KUALA PEMBUANG – Kabupaten Seruyan merupakan salah satu wilayah yang memiliki potensi pariwisata yang cukup potensial khususnya pantai, mengingat sebagian besar wilayahnya terutama di daerah dalam kota Kuala Pembuang terdiri dari wilayah pesisir.
Ketua Dewan Perwakilan Rakyat Daerah (DPRD) Seruyan Zuli Eko Prasetyo menyebutkan, jika untuk saat ini memang ada beberapa kendala khususnya dalam pengembangan sektor pariwisata yang ada di Bumi Gawi Hatantiring.
Yang pertama, dari segi keterbatasan anggaran yang dimiliki. Hal ini dikarenakan dari tahun ketahun angka Anggaran Pendapatan dan Belanja Daerah (APBD) Seruyan tidak pernah jauh berbeda.
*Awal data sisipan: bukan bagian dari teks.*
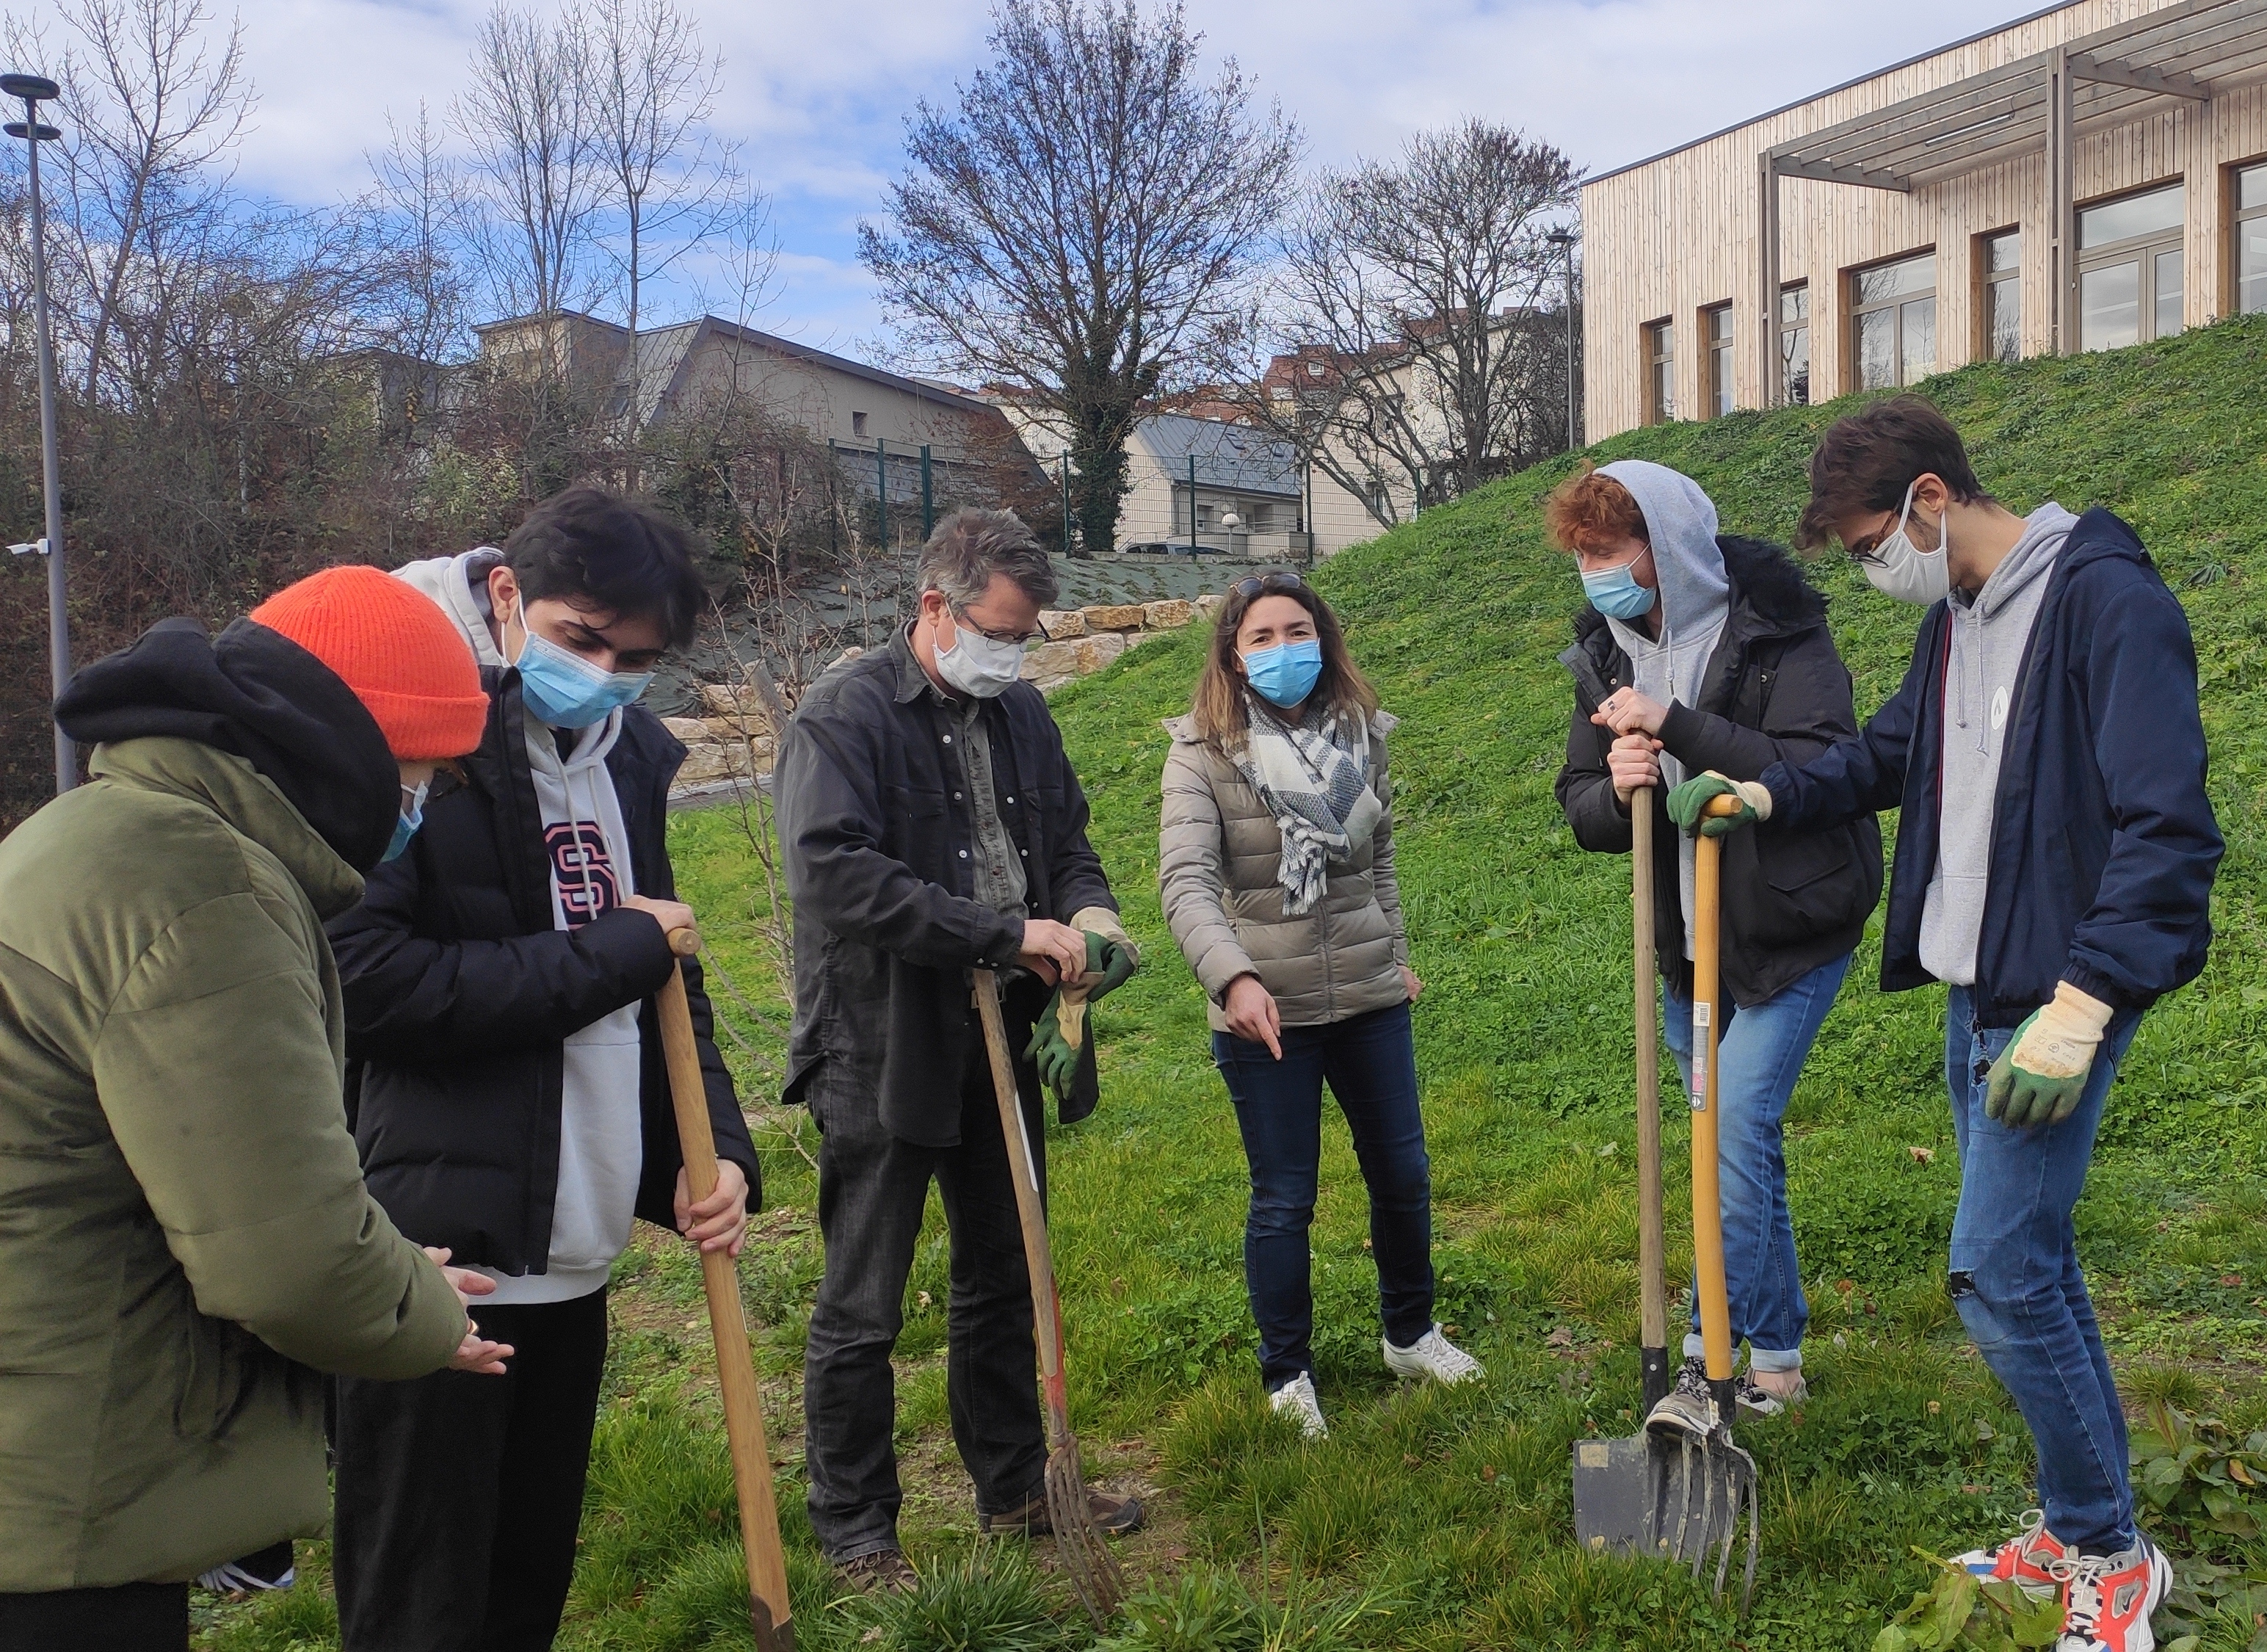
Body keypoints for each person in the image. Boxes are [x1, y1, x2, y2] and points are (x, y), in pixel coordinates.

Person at [1671, 395, 2221, 1652]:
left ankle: (2110, 1557)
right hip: (1980, 990)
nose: (1875, 573)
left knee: (1996, 1273)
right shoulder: (1953, 620)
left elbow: (2168, 828)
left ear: (1930, 499)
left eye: (1873, 546)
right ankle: (2080, 1524)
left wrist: (2084, 1004)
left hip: (2056, 1001)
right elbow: (1881, 758)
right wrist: (1763, 791)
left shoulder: (2105, 603)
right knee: (2033, 1265)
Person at [0, 568, 509, 1652]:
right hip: (59, 1496)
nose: (421, 809)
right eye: (423, 777)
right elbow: (285, 1257)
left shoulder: (101, 830)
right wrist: (424, 1311)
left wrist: (374, 1258)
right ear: (356, 750)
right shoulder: (205, 888)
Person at [324, 488, 759, 1652]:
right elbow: (368, 983)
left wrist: (713, 1151)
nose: (607, 674)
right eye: (583, 639)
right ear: (509, 593)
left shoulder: (631, 759)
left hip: (575, 1248)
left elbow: (669, 974)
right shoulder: (412, 735)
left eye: (638, 659)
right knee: (422, 1606)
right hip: (439, 1261)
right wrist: (616, 950)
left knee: (526, 1591)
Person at [775, 507, 1141, 1590]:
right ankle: (856, 1525)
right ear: (936, 606)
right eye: (1000, 633)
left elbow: (1065, 842)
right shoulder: (844, 717)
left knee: (1004, 1266)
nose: (1013, 656)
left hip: (1005, 1030)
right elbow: (835, 874)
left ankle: (1014, 1483)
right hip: (882, 1038)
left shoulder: (1020, 712)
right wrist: (999, 931)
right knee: (864, 1297)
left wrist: (1092, 916)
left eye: (1026, 638)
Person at [1546, 461, 1882, 1426]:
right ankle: (1758, 1355)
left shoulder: (1776, 627)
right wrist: (1617, 784)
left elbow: (1822, 764)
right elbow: (1579, 801)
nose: (1597, 574)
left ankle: (1723, 1355)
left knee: (1731, 1126)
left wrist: (1678, 723)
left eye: (1612, 551)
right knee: (1723, 1138)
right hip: (1689, 945)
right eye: (1583, 556)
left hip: (1791, 922)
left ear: (1670, 546)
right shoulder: (1604, 653)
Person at [1158, 569, 1481, 1441]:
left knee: (1403, 1176)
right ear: (1233, 656)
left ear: (1322, 640)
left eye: (1296, 631)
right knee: (1284, 1199)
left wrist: (1396, 958)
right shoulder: (1201, 754)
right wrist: (1232, 979)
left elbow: (1380, 863)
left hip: (1371, 996)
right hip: (1266, 1010)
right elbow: (1185, 882)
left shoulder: (1360, 737)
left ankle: (1410, 1334)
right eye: (1261, 637)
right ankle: (1287, 1374)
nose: (1282, 650)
“APBD kita itukan tiap tahunnya segitu-gitu saja, yaitu sekitar satu koma triliun, sedangkan itu harus dipotong dengan belanja pegawai, terlebih dari segi belanja umum kita masih ada kewajiban untuk meningkatkan infrastruktur lainnya yang bahasanya lebih prioritas, sehingga sulit jika hanya mengandalkan APBD saja,” katanya, Selasa 15 Desember 2020.
Menurutnya, dirinya sendiri sudah ada melakukan koordinasi dengan Kepala Dinas Kepemudaan, Olahraga, Pariwisata dan Kebudayaan (Disporaparbud) Seruyan untuk membahasa masalah itu dan dirinya juga meminta kepada instansi terkait untuk lebih aktif dalam mengejar bantuan kucuran dana dari pemerintah pusat.
“Kemarin saya usulkan seperti itu, karena setiap tahunnya itu biasanya banyak program-program dari pemerintah pusat dalan pengembangan sektor pariwisata dan saya bilang kita bisa memanfaatkan hal itu. Cuman sedikit sulit karena memang instansi Disporaparbud ini masih terdiri dari banyak bidang, itu yang jadi kendala mereka, tapi tetap masih bisa dan akan terus diupayakan,” ungkapnya.